Clinton, S.C., Sunday, April 13, 2014, 9:08 a.m.
I can’t judge a NASCAR race at Darlington Raceway. I love it too much. It dissolves me in emotion. Memories flood back of Cotton Owens, Dale Earnhardt, Neil Bonnett and Tim Richmond, all men I saw win there (Owens as an owner) and all of whom have passed away since.
On Saturday night, Kevin Harvick tamed the track too tough to. He led 238 of the 374 laps. Harvick and his Stewart-Haas team earned $328,708 for 367 of them, and thanks to a woolly overtime, the final seven were free.
Darlington is the only track where one driver dominating numbs my interest not the least. At home, it perturbs me when the cameras ignore what I want to see, or move away from what I’m enjoying, but Fox did a decent job of finding the action, probably because it’s what covering Darlington demands. Besides, if I really want to watch it my own way, I ought to get my ass down there.
I’ve decided I’m not going back to “the track,” which is to mean “tracks in general,” without a better reason than that. I expect my next live attendance will be at some place like Greenville-Pickens (asphalt) or Laurens (dirt).
It hurts a little – just a little, mind you – where Darlington is concerned.

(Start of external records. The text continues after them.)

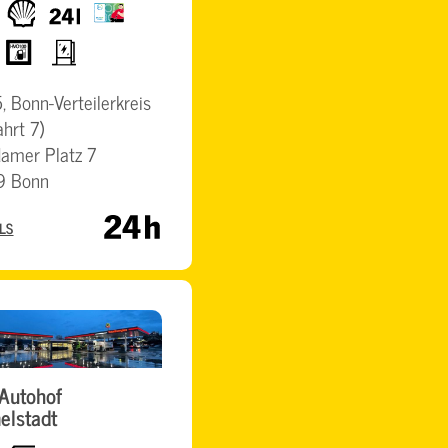
Shell
24h
BrummiCard
HVO100
Elektro
Schnellladesäulen
, Bonn-Verteilerkreis
ahrt 7)
amer Platz 7
9 Bonn
LS
Autohof
elstadt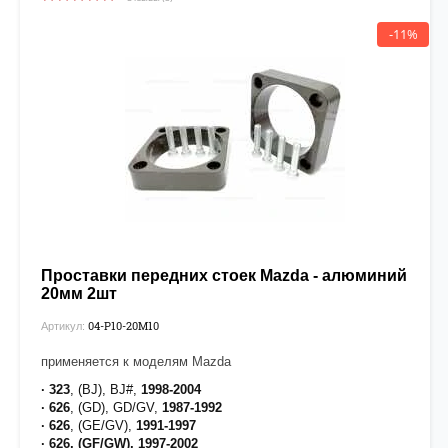
-11%
Проставки передних стоек Mazda - алюминий
20мм 2шт
04-P10-20М10
Артикул:
применяется к моделям Mazda
· 323
, (BJ), BJ#,
1998-2004
· 626
, (GD), GD/GV,
1987-1992
· 626
, (GE/GV),
1991-1997
· 626, (GF/GW), 1997-2002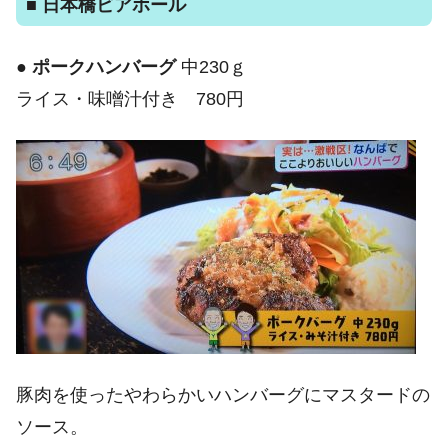
■ 日本橋ビアホール
●
ポークハンバーグ
中230ｇ
ライス・味噌汁付き 780円
豚肉を使ったやわらかいハンバーグにマスタードの
ソース。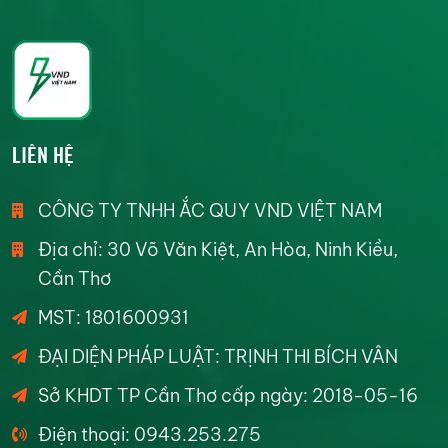
LIÊN HỆ
CÔNG TY TNHH ẮC QUY VND VIỆT NAM
Địa chỉ: 30 Võ Văn Kiệt, An Hòa, Ninh Kiều,
Cần Thơ
MST: 1801600931
ĐẠI DIỆN PHÁP LUẬT: TRỊNH THI BÍCH VÂN
Sở KHDT TP Cần Thơ cấp ngày: 2018-05-16
Điện thoại: 0943.253.275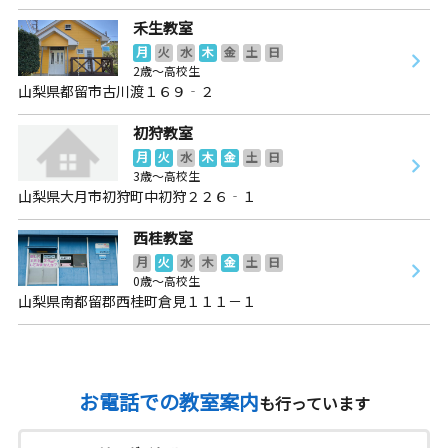
禾生教室
月
火
水
木
金
土
日
2歳～高校生
山梨県都留市古川渡１６９‐２
初狩教室
月
火
水
木
金
土
日
3歳～高校生
山梨県大月市初狩町中初狩２２６‐１
西桂教室
月
火
水
木
金
土
日
0歳～高校生
山梨県南都留郡西桂町倉見１１１－１
お電話での教室案内
も行っています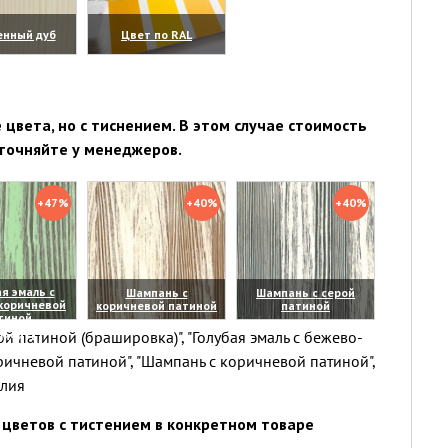
енный дуб
Цвет по RAL
личить)
(увеличить)
цвета, но с тиснением. В этом случае стоимость
точняйте у менеджеров.
+47%
+40%
+40%
я эмаль с
Шампань с
Шампань с серой
коричневой
коричневой патиной
патиной
тиной
(увеличить)
(увеличить)
й патиной (брашировка)", "Голубая эмаль с бежево-
личить)
ричневой патиной", "Шампань с коричневой патиной",
елия
цветов с тистением в конкретном товаре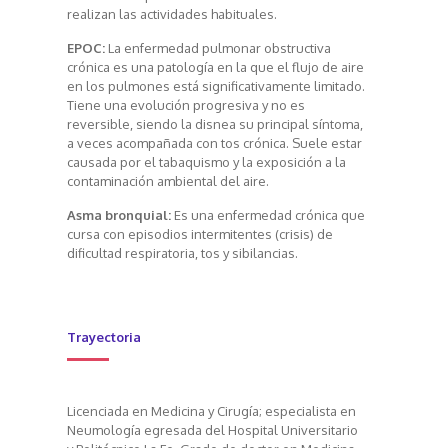
realizan las actividades habituales.
EPOC:
La enfermedad pulmonar obstructiva
crónica es una patología en la que el flujo de aire
en los pulmones está significativamente limitado.
Tiene una evolución progresiva y no es
reversible, siendo la disnea su principal síntoma,
a veces acompañada con tos crónica. Suele estar
causada por el tabaquismo y la exposición a la
contaminación ambiental del aire.
Asma bronquial:
Es una enfermedad crónica que
cursa con episodios intermitentes (crisis) de
dificultad respiratoria, tos y sibilancias.
Trayectoria
Licenciada en Medicina y Cirugía; especialista en
Neumología egresada del Hospital Universitario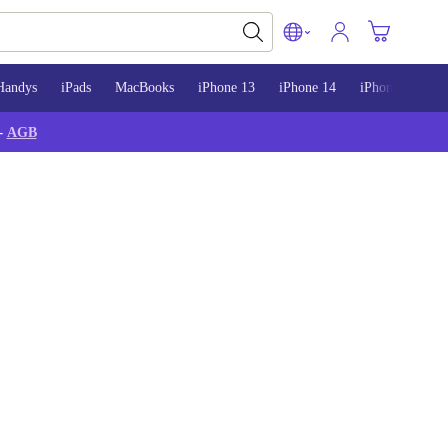
Handys
iPads
MacBooks
iPhone 13
iPhone 14
iPhone 15
-
AGB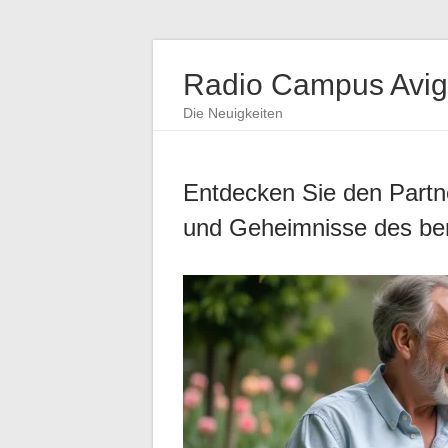
Radio Campus Avi
Die Neuigkeiten
Entdecken Sie den Partn
und Geheimnisse des be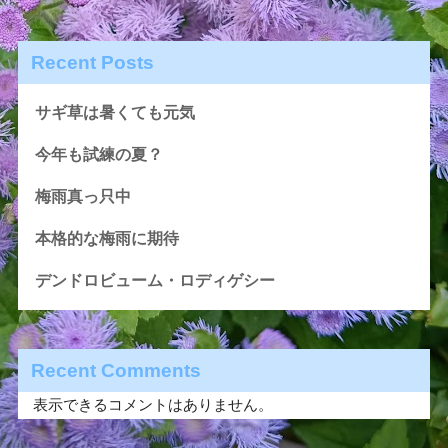
Recent Posts
サギ草は暑くても元気
今年も試練の夏？
梅雨真っ只中
本格的な梅雨に期待
デンドロビューム・ロディゲシー
Recent Comments
表示できるコメントはありません。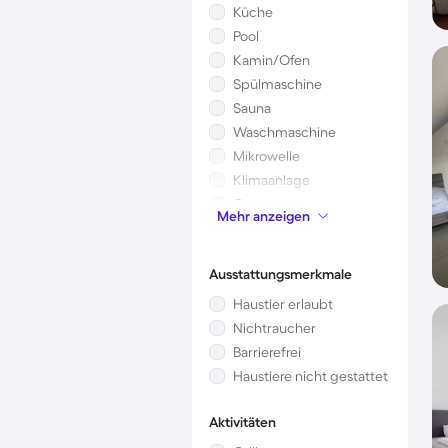
Küche
Pool
Kamin/Ofen
Spülmaschine
Sauna
Waschmaschine
Mikrowelle
Klimaanlage
Garten
Mehr anzeigen
Kinderbett
Ausstattungsmerkmale
Haustier erlaubt
Nichtraucher
Barrierefrei
Haustiere nicht gestattet
Aktivitäten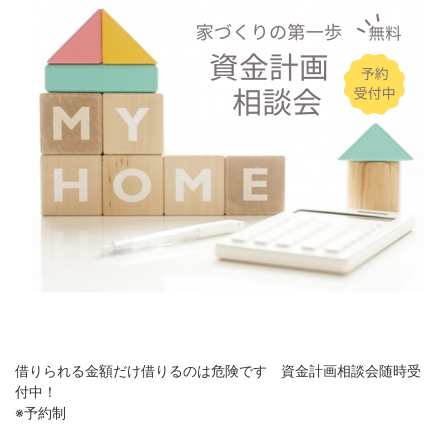
借りられる金額だけ借りるのは危険です 資金計画相談会随時受
付中！
※予約制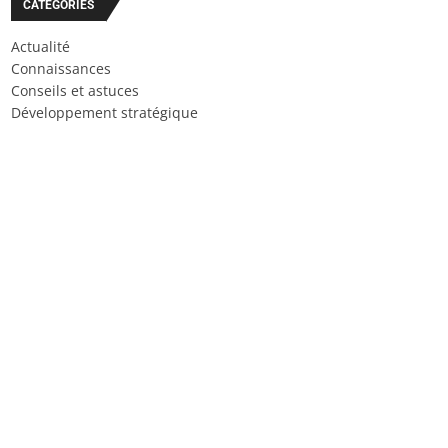
CATÉGORIES
Actualité
Connaissances
Conseils et astuces
Développement stratégique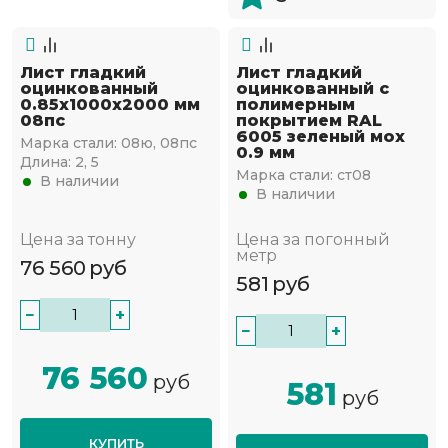
Лист гладкий
Лист гладкий
оцинкованный
оцинкованный с
0.85х1000х2000 мм
полимерным
08пс
покрытием RAL
6005 зеленый мох
Марка стали:
08ю, 08пс
0.9 мм
Длина:
2, 5
Марка стали:
ст08
В наличии
В наличии
Цена за тонну
Цена за погонный
метр
76 560
руб
581
руб
−
+
−
+
76 560
руб
581
руб
КУПИТЬ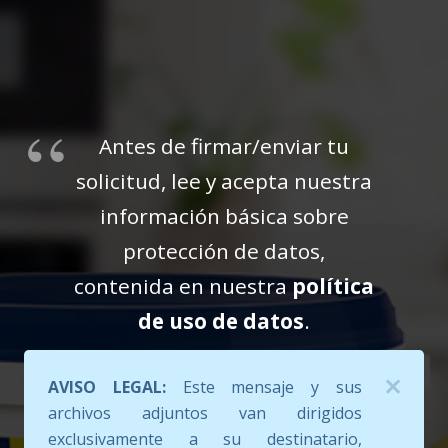
Antes de firmar/enviar tu
solicitud, lee y acepta nuestra
información básica sobre
protección de datos,
contenida en nuestra
política
de uso de datos
.
AVISO LEGAL:
Este mensaje y sus
archivos adjuntos van dirigidos
exclusivamente a su destinatario,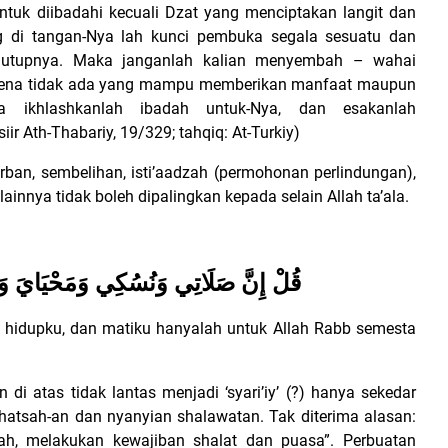
tuk diibadahi kecuali Dzat yang menciptakan langit dan
g di tangan-Nya lah kunci pembuka segala sesuatu dan
nutupnya.
Maka janganlah kalian menyembah – wahai
karena tidak ada yang mampu memberikan manfaat maupun
a ikhlashkanlah ibadah untuk-Nya, dan esakanlah
r Ath-Thabariy, 19/329; tahqiq: At-Turkiy)
rban, sembelihan, isti’aadzah (permohonan perlindungan),
ainnya tidak boleh dipalingkan kepada selain Allah ta’ala.
قُلْ إِنَّ صَلَاتِي وَنُسُكِي وَمَحْيَايَ وَمَ
 hidupku, dan matiku hanyalah untuk Allah Rabb semesta
 di atas tidak lantas menjadi ‘syari’iy’ (?) hanya sekedar
ghatsah-an dan nyanyian shalawatan.
Tak diterima alasan:
h, melakukan kewajiban shalat dan puasa”. Perbuatan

At most tracks, with Harvick scattering edible dust in his wake, I would have started reading a book, or playing my guitar, or checking on a ballgame. Darlington held my interest. I was only distracted by that video game, “Need to Tweet.”
For those among you who cannot grasp the majesty of Darlington, there’s nothing I can do. If you don’t see the subtleties, you probably never will.
Winning most races is impressive. Winning Darlington is majestic. Watching Darlington is metaphysical.
To me. I didn’t learn independently. My daddy taught me, prying open messy boiled peanuts and swilling beer on the back straight. He’s gone 20 years, the back straight is the front straight, the one on the left is in the middle, and “the guy in the rear … is a Methodist.”
Against all odds, I had a hunch, the kind I normally only got when I was at tracks, that Harvick was going to win. Sure, he started on the pole, but no one had won at Darlington from the pole since 1997. Harvick himself had never won a Sprint Cup race there. I’ve always thought there are two sides to statistics. On the one hand, a bountiful record is an indicator of prowess. Sometimes a fruitless record is an indicator of lack thereof. In Harvick’s case, though, I felt he had always had what it takes to win at the oldest and weirdest superspeedway.
He was due. That’s what I was thinking when Phil Kornblut asked me on South Carolina SportsTalk Friday night. I don’t consider myself much of a prognosticator. In fact, I don’t think the average writer is any better at picking winners than the Cub Scout leader sitting with Pack 3497 on the back straight.
No, Freddie, we’ll have sandwiches at the halfway point. Just stay hydrated. You’ll be fine. Who’s gonna win? Oh … Harvick. Brandon! Don’t make me come down there. Behave!
Earlier this year, the one week I got the pick right, Phil ran out of time before he asked me, or, more likely, I used up the time with my big mouth.
I don’t know if the pavement is aging or the cars are better – I suspect it’s some mingling of both, though I don’t know if the recipe has two cups of old and one of new, or vice-versa – but the racing roused me. I watched it with ardor and confined my departures to commercials and caution flags.
Again, though, I can’t judge. Darlington is Mecca to me, or, since I’m not Muslim, Mecca is Darlington. Skip the religion. Darlington is a mecca, not Mecca. It’s secular, but there’s a little spirituality. When I think the word – Darlington! – it sends chills down my spine and sometimes my eyes moisten. It’s similar in my psyche to Fenway Park, Ryman Auditorium, the Jefferson Memorial and my alma maters, Clinton High School and Furman University.
In my mind, Kevin Harvick finally arrived. Cue the fight song.